Senior Managers Deliver Their Judgement

SENIOR MANAGERS DELIVER JUDGEMENT ON OUR CAMPAIGN!

We’ve got it all wrong!

The Children and Young People Daily Bulletin is running a piece on our campaign under the title, ‘Youth Workers launch campaign for a return to core principles’.

Within it Susie Roberts, chief executive of the Confederation of Heads of Young People’s Services (formerly Apyco) says our Open Letter does not recognise the positive impact youth work has had in recent years.

She goes on: “The argument needs to focus on promoting youth work, and be more explicit about the outcomes of youth work intervention. We don’t need to be defensive because most people now recognise the contribution youth workers make in young people’s lives.

For years youth services have appointed young people in senior positions,” adds Roberts. “This model is now being implemented across the public sector. We have impacted hugely on institutions across the country. This is something we should be proud to promote.”

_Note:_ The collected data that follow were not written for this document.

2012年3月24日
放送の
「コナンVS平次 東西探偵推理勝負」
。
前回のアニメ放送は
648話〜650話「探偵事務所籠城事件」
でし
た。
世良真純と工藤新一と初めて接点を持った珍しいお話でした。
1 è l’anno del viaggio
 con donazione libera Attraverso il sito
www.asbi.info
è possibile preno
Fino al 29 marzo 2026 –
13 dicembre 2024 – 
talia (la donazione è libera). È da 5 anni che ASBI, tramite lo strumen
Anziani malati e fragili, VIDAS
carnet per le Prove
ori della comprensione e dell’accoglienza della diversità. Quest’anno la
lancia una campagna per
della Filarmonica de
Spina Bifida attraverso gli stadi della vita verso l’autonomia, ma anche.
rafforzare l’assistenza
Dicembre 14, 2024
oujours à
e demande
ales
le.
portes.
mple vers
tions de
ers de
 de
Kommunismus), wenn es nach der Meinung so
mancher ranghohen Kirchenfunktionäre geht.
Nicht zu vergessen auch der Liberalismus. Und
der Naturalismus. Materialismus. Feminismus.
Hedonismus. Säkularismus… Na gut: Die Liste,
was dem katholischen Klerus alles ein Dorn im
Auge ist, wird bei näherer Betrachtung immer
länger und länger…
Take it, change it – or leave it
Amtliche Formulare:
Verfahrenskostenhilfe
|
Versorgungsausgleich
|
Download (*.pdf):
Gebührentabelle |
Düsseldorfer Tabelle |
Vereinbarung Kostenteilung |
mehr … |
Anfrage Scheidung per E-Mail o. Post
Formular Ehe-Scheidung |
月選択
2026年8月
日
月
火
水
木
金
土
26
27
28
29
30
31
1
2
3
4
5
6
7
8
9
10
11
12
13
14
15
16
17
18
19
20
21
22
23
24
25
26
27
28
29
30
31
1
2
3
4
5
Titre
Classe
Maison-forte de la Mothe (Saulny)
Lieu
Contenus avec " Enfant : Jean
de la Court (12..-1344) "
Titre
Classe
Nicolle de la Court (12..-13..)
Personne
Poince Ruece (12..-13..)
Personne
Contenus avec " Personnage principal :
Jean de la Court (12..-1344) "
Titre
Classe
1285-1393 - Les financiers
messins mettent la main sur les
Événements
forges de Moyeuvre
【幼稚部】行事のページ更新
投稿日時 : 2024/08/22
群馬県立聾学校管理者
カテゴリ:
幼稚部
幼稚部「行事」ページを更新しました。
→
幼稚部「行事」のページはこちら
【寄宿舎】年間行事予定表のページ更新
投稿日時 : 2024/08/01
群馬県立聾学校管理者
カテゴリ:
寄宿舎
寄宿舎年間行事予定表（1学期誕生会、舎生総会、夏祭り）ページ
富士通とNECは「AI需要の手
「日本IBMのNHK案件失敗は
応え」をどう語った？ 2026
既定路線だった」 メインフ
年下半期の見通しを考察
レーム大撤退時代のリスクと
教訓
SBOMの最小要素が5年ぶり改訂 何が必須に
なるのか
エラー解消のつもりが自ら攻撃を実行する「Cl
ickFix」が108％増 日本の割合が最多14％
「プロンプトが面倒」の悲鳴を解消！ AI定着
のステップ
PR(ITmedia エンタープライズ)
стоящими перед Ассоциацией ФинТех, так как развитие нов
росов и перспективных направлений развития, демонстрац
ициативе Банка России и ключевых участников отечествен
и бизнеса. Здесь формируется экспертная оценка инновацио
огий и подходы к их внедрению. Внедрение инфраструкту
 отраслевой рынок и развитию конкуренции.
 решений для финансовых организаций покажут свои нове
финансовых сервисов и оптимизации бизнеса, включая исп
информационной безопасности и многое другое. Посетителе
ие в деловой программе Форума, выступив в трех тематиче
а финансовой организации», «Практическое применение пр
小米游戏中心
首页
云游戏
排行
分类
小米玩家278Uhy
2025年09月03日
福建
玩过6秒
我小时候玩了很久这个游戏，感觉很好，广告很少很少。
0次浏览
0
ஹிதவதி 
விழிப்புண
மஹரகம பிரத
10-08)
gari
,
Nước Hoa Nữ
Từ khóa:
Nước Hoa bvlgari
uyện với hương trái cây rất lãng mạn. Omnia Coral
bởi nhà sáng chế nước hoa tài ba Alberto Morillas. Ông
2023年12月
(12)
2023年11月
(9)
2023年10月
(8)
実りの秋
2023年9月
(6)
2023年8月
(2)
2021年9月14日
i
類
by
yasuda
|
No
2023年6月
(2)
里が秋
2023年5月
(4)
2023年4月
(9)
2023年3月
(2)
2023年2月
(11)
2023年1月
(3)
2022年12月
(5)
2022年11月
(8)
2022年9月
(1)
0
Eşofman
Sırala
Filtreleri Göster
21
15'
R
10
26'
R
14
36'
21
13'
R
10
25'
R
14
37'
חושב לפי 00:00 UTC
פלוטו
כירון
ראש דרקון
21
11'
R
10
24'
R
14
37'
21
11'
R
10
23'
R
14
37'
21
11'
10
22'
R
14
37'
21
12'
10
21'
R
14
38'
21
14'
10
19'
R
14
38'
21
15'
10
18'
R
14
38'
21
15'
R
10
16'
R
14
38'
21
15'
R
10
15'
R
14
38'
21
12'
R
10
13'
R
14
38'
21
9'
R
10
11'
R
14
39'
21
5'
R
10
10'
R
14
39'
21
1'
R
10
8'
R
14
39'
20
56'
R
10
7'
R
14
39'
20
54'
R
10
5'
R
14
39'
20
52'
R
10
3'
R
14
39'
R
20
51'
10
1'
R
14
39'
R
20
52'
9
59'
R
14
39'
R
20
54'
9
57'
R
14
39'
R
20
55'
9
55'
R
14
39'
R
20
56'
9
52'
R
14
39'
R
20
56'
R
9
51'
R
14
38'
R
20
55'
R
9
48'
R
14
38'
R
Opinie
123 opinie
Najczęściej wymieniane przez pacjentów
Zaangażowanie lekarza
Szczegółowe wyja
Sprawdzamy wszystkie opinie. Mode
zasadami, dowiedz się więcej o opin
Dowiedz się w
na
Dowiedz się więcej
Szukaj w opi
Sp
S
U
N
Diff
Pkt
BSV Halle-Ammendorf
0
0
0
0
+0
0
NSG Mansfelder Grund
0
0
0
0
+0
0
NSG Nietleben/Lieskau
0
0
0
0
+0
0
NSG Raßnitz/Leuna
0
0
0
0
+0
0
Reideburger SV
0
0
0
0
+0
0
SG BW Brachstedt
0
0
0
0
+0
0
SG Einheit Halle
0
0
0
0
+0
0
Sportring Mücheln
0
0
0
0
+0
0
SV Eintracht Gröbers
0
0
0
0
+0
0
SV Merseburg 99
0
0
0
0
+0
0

I must confess to being bemused by the statement about young people being appointed to senior positions, but no matter.  I’ve posted the following comment on the site.

I’ll begin by thanking Janaki for drawing attention to our ‘In Defence of Youth Work’ campaign. If readers want to know more we have created a website to keep folk abreast of developments at https://indefenceofyouthwork.wordpress.com.

As for Susie Robert’s criticisms we are very much open to a serious debate. Indeed we would welcome a thoughtful and even self-critical response from the Confederation to the contradictions and dilemmas of being a Senior Manager in the New Labour decade. I may be past my sell-by date, but I do know a little about the profound contradictions of being a so-called Chief Officer. Are we to believe that the Confederation simply glows with pride at its imposition of New Labour’s spurious, predictable outcomes-led agenda; that its members believe that their impact upon institutions across the country has been without doubt in the service of democratic and emancipatory youth work ‘on the side of young people; that they don’t have a reservation here and there about the present state of affairs?

Our position is plain. A critical, questioning, unpredictable Youth Work practice has been damaged deeply by the last decade and more of ‘new managerialism’. Our position is supported by the analyses of some of the most committed thinkers and practitioners of the last 30 years – from Bernard Davies through Jeffs and Smith to Janet Batsleer and Carol Packham.

Of course, in accord with Bertrand Russell, we maintain our conclusions with doubt. But if we are to be put right, we expect more than a sound-bite from our superiors. We look forward to the Confederation’s defence of what it considers to be Youth Work.

If the mood takes you, it would be useful to post your responses on the CPYN site. It would be brilliant to generate a wider debate, alongside creating more publicity for the Campaign.

3 comments

  1. I would like to a agree with Susie Roberts comments and I do not want to take anything away from young people who attain positions and are catalysts for change within rigid institutions. However as a youth worker and educator I find this just another example of how the often tokenistic individualistic achievements of one or two outstanding young people are used in defence of the disempowering and demoralising accredited and recorded outcome target driven curriculum that currently pervades the profession of youthwork. This attempt to make youth work fit the extended schools and target agenda devalues the quality of a process that has for centuries been empowering, enabling and emancipatory. It also demonstrates a lack of respect for young people as free thinking individuals to see through the rhetoric and make choices accordingly.

  2. Hi I write on behalf of CYWU members in North Tyneside.
    I just thought that contributers might like to know that the senior managers of North Tyneside ISSS have delivered their judgment on in defence of youth work. In an email to youth work managers request to attend the North East regional event, the senior manager stated that he had had a couple of request from staff to attend this event, He stated that in his opinion ‘this is a campaign and if staff want to attend they can do so in their own time’. In a further request asking if this matter could be discussed at the next managers meeting he again replied that…”this is not a democracy, I have made a decsion” On behalf of CYWU members and youth workers in general I would like to know if workers who attended the London gathering or workers intending to attend one of the other planned gatherings have had the same negative response from their managers. Is this indeed the new managerialism that we are currently focusing on ? Thanx charlie

  3. Charlie

    The definition of a democratic and emancipatory youth work we put forward does pose dilemmas for senior management. Surely we might ask, a manager who talks the talk about participative work with young people recognises that their workers must also enjoy the fullest participation in the workplace? We might suggest that if you don’t have democratic structures in the organisation, it’s difficult to see by what miracle you encourage democratic work with young people. It seems to me that a senior manager committed to democratic youth work desires workers who are critical, creative and ‘bolshie’ and would be pleased for them to attend any of the regionals.

    This said, I must confess too that we need to breathe fresh life into the tradition of meeting in our own time, under our own steam, to being autonomous and not reliant on the grace and favour of our managers or employers.

    It would be informative if supporters could respond to Charlie’s pertinent questions. I have a feeling that some workers are being warned off.